During the last few years I have taken some acting classes at a local studio. It was partly to help me with my screenwriting and partly because I have enjoyed acting at earlier times in my life.
So I took a basic sequence of three courses that ended in a scene study course where we got to put on the scenes we had worked on in class. The teacher asked us in the first session or so what kind of character we would like to play. My response was pretty quick. I wanted to play a "bad guy," someone like the Roy Cohn character in "Angels in America." Well, when she handed out the scenes we would work on I was Roy Cohn. The scene was when we first begin to see that he is really sick and it is between him and the young Mormon lawyer. Roy is in bathrobe and slippers and cursing up a storm at his "dumb Mormon hick" young friend. It's the first part of the meltdown.
I was partnered with a young guy who worked at Microsoft. He had lots of energy and was very excited about the idea of acting. He'd even been cast in a small production locally that a friend of mine directed. Raj (not his real name) was apparently a little difficult to direct according to my friend. And when we worked together he always kept changing the blocking and positioning himself differently than what I expected.
A couple of things about acting. First of all it is not "pretending," it is acting or doing or being. It is about interacting and reacting. The simplest scene has been described to me as two people trying to get past each other to the exit on the other side of the room and at the same time trying to prevent the other from doing it.
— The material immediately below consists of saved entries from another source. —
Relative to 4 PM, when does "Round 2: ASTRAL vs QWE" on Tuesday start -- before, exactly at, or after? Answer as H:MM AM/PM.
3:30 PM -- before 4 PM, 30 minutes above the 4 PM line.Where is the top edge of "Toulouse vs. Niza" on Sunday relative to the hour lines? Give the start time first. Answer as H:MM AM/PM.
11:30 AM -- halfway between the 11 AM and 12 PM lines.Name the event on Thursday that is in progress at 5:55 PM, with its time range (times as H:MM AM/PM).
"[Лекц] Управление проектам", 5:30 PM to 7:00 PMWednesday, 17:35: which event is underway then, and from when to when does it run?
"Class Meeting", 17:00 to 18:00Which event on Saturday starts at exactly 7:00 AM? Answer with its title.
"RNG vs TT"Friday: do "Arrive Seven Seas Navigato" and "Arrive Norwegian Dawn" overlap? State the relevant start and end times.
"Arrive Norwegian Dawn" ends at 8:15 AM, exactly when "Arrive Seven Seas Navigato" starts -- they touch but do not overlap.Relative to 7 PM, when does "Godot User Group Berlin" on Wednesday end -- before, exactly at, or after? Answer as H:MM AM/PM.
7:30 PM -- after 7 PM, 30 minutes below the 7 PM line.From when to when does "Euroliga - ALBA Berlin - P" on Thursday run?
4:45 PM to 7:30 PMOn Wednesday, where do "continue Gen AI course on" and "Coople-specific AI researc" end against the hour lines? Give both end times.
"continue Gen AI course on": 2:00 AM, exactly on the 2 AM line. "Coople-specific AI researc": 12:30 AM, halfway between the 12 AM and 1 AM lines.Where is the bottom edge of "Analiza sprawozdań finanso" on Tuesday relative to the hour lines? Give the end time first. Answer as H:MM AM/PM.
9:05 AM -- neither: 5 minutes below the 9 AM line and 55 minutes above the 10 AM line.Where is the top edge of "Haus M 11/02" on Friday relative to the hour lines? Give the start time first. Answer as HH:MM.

In my earlier basic scene study class I had been given the assignment to be a security guard in a museum at closing time trying to evict a student desperately studying a painting for her final paper due the next day. You get the idea. Real conflict, conflicting objectives. When actors are working on something like this, they work off of each other.
My partner and I worked assiduously to prep the scene. In our final class before performance we were all running our scenes for our teacher. When it was our turn we started out fine and at some point I ended up at a desk downstage right, and my dumb hick Mormon friend decides to wander way upstage just before I have a really critical line to deliver to him. If I do it, he has positioned himself so that I have to turn my back to the audience. I look at my teacher and say "I can't..." And she says to deliver the line to him and give it to the audience anyway. So I did. Face forward without turning at all, but with every thought I could muster, I shot the words at Raj standing ten feet behind me.
One of my classmates said later that she didn't think that could be done. The teacher had a few words for my acting partner before the performance next time and he went back to our original blocking.
I learned a couple of things. One was precisely what "upstaging" means. It's a quite literal term. But second that you don't have to let it happen and you don't have to confront it. You just have to find the way to work in that moment that gets the job done.